Years ago, I sold a fish for $250 to a stranger. Yes, $250. As you might have guessed, this fish was no ordinary fish. It had glass eyes and a painted wooden body. Several years earlier, I had purchased this fish and another one like it at an estate sale–intending to use them as decorations. However, since I hadn’t done anything with the fish for a few years, I decided to list them on eBay so someone else could enjoy them.
I listed the first fish for .50 to see what it might sell for. In the listing, I described it as a painted wooden fish—nothing else. I took a picture and set it up for a 7-day auction. After two days, the bidding was up to $21. Halfway through the week, it was at $30. Seven days later, at the end of the auction, it had sold for $75! I couldn’t believe it. Why would someone pay $75 for an old wooden fish?
After the successful sale of the first fish, I decided to list the second fish. This second fish was painted red, white, and blue—Americana style. It, too, had glass eyes and was similar in size. I decided to do a little more research to learn what made the first wooden fish so special. What I discovered was that these fish were actually fish decoys–very collectible and highly sought after.
You see, carved fish decoys were one of the earliest forms of American folk art. When the Depression came in the 1930s, ice fishing became popular as a way for people to feed their families.

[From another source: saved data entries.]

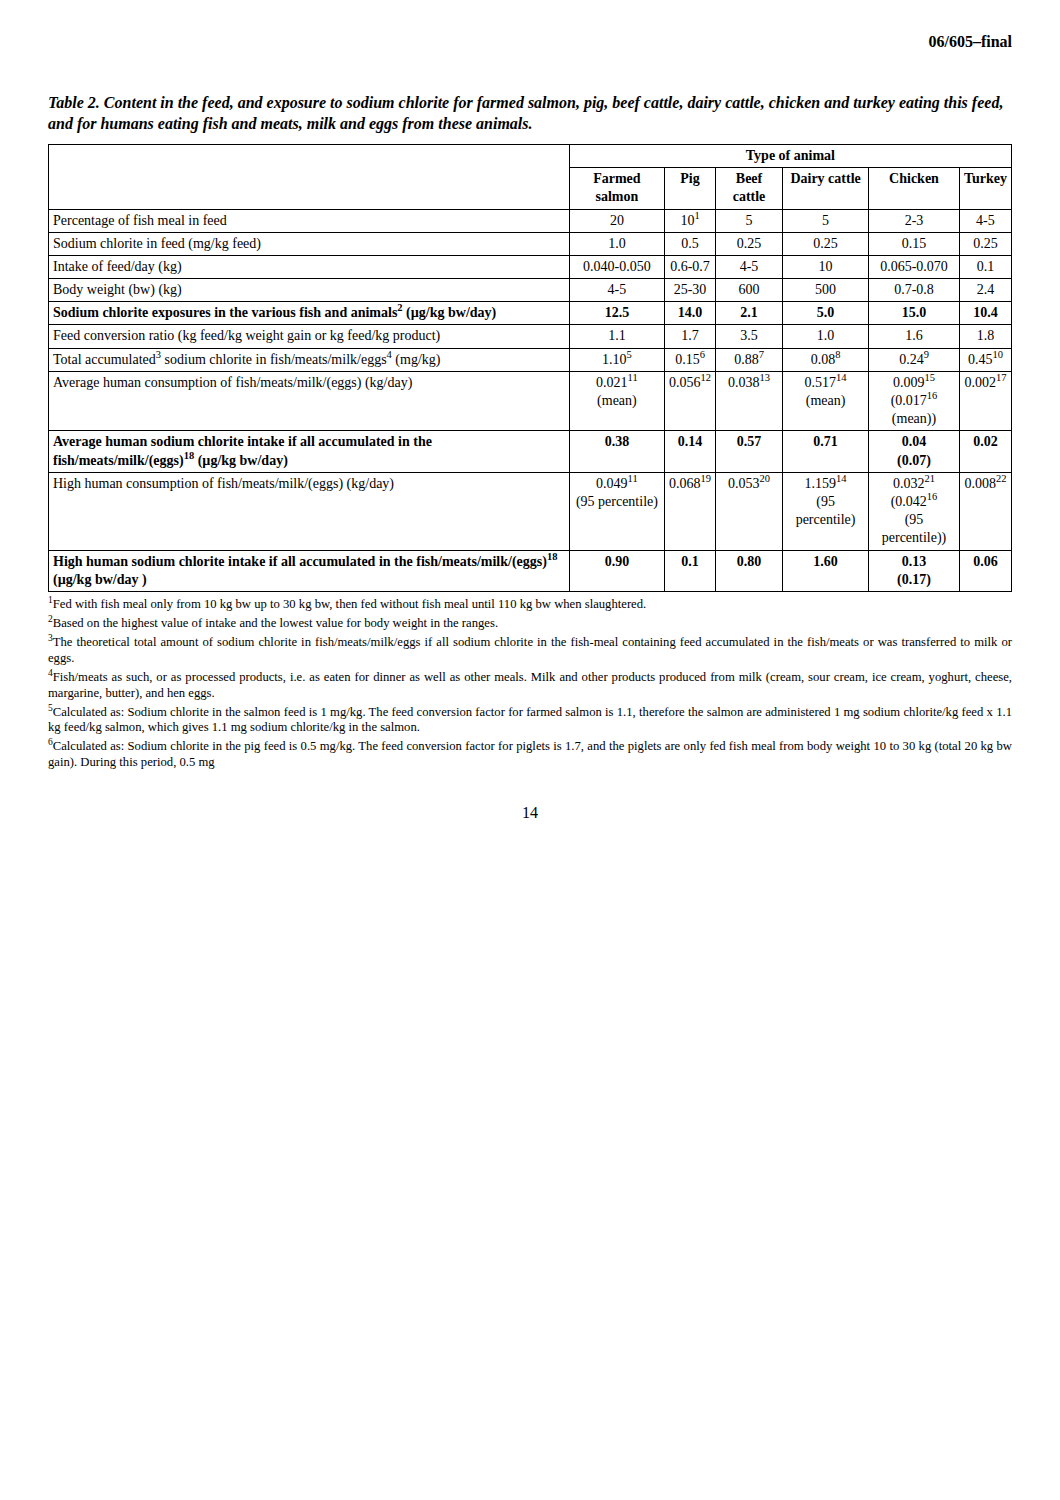06/605–final
Table 2. Content in the feed, and exposure to sodium chlorite for farmed salmon, pig, beef cattle, dairy cattle, chicken and turkey eating this feed, and for humans eating fish and meats, milk and eggs from these animals.
| | Type of animal |
| --- | --- |
| Farmed salmon | Pig | Beef cattle | Dairy cattle | Chicken | Turkey |
| Percentage of fish meal in feed | 20 | 10 1 | 5 | 5 | 2-3 | 4-5 |
| Sodium chlorite in feed (mg/kg feed) | 1.0 | 0.5 | 0.25 | 0.25 | 0.15 | 0.25 |
| Intake of feed/day (kg) | 0.040-0.050 | 0.6-0.7 | 4-5 | 10 | 0.065-0.070 | 0.1 |
| Body weight (bw) (kg) | 4-5 | 25-30 | 600 | 500 | 0.7-0.8 | 2.4 |
| Sodium chlorite exposures in the various fish and animals 2 (µg/kg bw/day) | 12.5 | 14.0 | 2.1 | 5.0 | 15.0 | 10.4 |
| Feed conversion ratio (kg feed/kg weight gain or kg feed/kg product) | 1.1 | 1.7 | 3.5 | 1.0 | 1.6 | 1.8 |
| Total accumulated 3 sodium chlorite in fish/meats/milk/eggs 4 (mg/kg) | 1.10 5 | 0.15 6 | 0.88 7 | 0.08 8 | 0.24 9 | 0.45 10 |
| Average human consumption of fish/meats/milk/(eggs) (kg/day) | 0.021 11 (mean) | 0.056 12 | 0.038 13 | 0.517 14 (mean) | 0.009 15 (0.017 16 (mean)) | 0.002 17 |
| Average human sodium chlorite intake if all accumulated in the fish/meats/milk/(eggs) 18 (µg/kg bw/day) | 0.38 | 0.14 | 0.57 | 0.71 | 0.04 (0.07) | 0.02 |
| High human consumption of fish/meats/milk/(eggs) (kg/day) | 0.049 11 (95 percentile) | 0.068 19 | 0.053 20 | 1.159 14 (95 percentile) | 0.032 21 (0.042 16 (95 percentile)) | 0.008 22 |
| High human sodium chlorite intake if all accumulated in the fish/meats/milk/(eggs) 18 (µg/kg bw/day ) | 0.90 | 0.1 | 0.80 | 1.60 | 0.13 (0.17) | 0.06 |
1Fed with fish meal only from 10 kg bw up to 30 kg bw, then fed without fish meal until 110 kg bw when slaughtered.
2Based on the highest value of intake and the lowest value for body weight in the ranges.
3The theoretical total amount of sodium chlorite in fish/meats/milk/eggs if all sodium chlorite in the fish-meal containing feed accumulated in the fish/meats or was transferred to milk or eggs.
4Fish/meats as such, or as processed products, i.e. as eaten for dinner as well as other meals. Milk and other products produced from milk (cream, sour cream, ice cream, yoghurt, cheese, margarine, butter), and hen eggs.
5Calculated as: Sodium chlorite in the salmon feed is 1 mg/kg. The feed conversion factor for farmed salmon is 1.1, therefore the salmon are administered 1 mg sodium chlorite/kg feed x 1.1 kg feed/kg salmon, which gives 1.1 mg sodium chlorite/kg in the salmon.
6Calculated as: Sodium chlorite in the pig feed is 0.5 mg/kg. The feed conversion factor for piglets is 1.7, and the piglets are only fed fish meal from body weight 10 to 30 kg (total 20 kg bw gain). During this period, 0.5 mg
14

Fishermen would cut a hole in the ice and use the wooden decoy to lure large fish (generally pike or sturgeons) within range of the hole. They would then spear the unsuspecting fish or catch it with a hook and line. Soon, factories started making fish decoys and carvers began offering their products to fishermen.
Once I learned this second fish was special, I decided to include a detailed description in the eBay listing this time—complete with measurements and 8 pictures showing every angle of the fish. After the auction was over, it had sold for $250! After making such a large return on my investment, you could say I was “hooked.”
After that, I started going to estate and yard sales more frequently, in hopes of finding more fish and other things to sell. Although I never found more wooden fish, I did find a lot of treasures over the years, and my home is filled with some of them.
Seven years ago, when I became a single Mom, I no longer had time to go to estate sales on the weekends. Instead, I began selling things around the house we were no longer using or nice clothing my kids had outgrown. Over time, my eBay income became our vacation and Christmas money.
Well, after a hiatus of visiting estate sales, this year, I decided to add “Find a treasure at an estate sale” to my List of 50 Things. I added it because estate sales used to bring me a lot of pleasure, and I wanted something to look forward to. Besides, I might find some more wooden fish!
However, as the summer progressed, I realized I was busier than I had planned and wondered if I’d even find the time to go. Well, fortunately for me, a few Saturdays ago, I was headed over to my sister-in-law’s and discovered an estate sale directly across from her house. Of course, I had to go and check it out.
As I approached the house, I began to feel the familiar tingling of excitement. What treasures would I find? At the door, I was greeted by a nice older woman who handed me a paper bag, instructed me where to go, and informed me they would consider all offers.
The first room I entered was a bedroom at the end of a long narrow hall. There, I found a mink purse marked $25 and an old letter opener marked $1.50. The letter opener was heavy for its size and had a decorative handle. I decided to pick it up, leaving the mink purse behind.
After exiting the bedroom, I made my way back down the narrow hall and found myself in a family room full of dishes, housewares, and knick-knacks. At first, nothing caught my eye. But then, in the corner, I spied a lovely large, round and blue platter and placed it carefully in the paper sack.
Eventually, I made my way to the exit to pay, ending up with a letter opener, a blue platter, a couple of dishes, some tiny glass cats, a magnifying glass, and some scissors. In total, I spent $31.
Although I didn’t end up finding a “treasure” like I had hoped, I did end up reliving some happy memories and picking up some things I needed. Hey, if you ever come across some wooden fish decoys, will you let me know?